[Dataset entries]
┌──
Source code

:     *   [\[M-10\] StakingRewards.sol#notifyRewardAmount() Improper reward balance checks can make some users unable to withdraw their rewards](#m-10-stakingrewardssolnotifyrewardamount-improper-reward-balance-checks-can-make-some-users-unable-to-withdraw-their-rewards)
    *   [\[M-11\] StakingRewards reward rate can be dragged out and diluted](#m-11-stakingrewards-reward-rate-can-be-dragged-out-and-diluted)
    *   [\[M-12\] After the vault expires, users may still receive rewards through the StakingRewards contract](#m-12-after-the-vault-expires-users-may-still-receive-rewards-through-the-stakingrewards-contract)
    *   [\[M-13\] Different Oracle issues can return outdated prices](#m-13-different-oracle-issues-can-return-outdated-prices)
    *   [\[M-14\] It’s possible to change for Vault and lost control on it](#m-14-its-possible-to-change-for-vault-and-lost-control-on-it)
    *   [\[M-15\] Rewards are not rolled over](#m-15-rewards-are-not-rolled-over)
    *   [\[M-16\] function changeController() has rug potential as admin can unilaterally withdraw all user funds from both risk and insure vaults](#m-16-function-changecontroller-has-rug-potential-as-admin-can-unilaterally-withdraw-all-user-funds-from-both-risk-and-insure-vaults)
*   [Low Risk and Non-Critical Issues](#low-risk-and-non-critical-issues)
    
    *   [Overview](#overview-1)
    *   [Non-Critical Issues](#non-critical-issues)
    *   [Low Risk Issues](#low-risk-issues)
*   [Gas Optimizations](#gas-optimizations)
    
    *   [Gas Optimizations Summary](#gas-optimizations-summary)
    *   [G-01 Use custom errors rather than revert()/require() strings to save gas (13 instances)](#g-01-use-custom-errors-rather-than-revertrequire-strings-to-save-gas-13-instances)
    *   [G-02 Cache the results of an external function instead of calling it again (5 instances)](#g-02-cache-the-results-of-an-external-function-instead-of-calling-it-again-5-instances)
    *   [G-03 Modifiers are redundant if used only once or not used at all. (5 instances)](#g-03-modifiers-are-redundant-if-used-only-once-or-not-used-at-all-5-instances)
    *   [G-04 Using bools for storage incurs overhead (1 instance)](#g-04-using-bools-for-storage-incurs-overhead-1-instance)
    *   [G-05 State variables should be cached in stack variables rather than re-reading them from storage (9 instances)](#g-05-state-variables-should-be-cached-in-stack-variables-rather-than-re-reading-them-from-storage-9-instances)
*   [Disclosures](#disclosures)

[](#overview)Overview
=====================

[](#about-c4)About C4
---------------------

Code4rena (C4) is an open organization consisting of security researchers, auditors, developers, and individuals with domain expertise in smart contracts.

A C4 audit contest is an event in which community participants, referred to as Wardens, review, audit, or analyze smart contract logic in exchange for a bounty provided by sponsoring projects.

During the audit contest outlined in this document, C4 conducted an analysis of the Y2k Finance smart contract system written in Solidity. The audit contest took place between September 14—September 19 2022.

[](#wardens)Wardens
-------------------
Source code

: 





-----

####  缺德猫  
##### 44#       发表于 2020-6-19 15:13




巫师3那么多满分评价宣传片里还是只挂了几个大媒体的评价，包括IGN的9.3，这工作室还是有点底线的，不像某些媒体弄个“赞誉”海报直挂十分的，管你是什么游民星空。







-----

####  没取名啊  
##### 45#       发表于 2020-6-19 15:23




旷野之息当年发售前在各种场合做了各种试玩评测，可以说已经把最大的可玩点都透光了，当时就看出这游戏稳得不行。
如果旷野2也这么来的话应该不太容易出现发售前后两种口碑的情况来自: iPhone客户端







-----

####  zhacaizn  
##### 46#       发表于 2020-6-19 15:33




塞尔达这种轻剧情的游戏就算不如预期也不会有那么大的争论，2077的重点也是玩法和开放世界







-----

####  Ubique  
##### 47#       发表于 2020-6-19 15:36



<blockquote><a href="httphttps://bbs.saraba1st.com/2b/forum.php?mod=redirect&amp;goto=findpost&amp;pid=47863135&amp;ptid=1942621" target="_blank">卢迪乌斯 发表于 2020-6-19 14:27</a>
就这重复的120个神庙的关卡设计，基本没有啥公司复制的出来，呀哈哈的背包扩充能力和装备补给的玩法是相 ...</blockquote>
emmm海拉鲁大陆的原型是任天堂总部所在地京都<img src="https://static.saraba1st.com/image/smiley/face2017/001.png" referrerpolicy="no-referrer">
└──
WHAT YOU HAVE TO DO — Every line in the entries above that mentions the word "Overview" must be shown.

WRITTEN RESPONSE —
    *   [Overview](#overview-1)
[](#overview)Overview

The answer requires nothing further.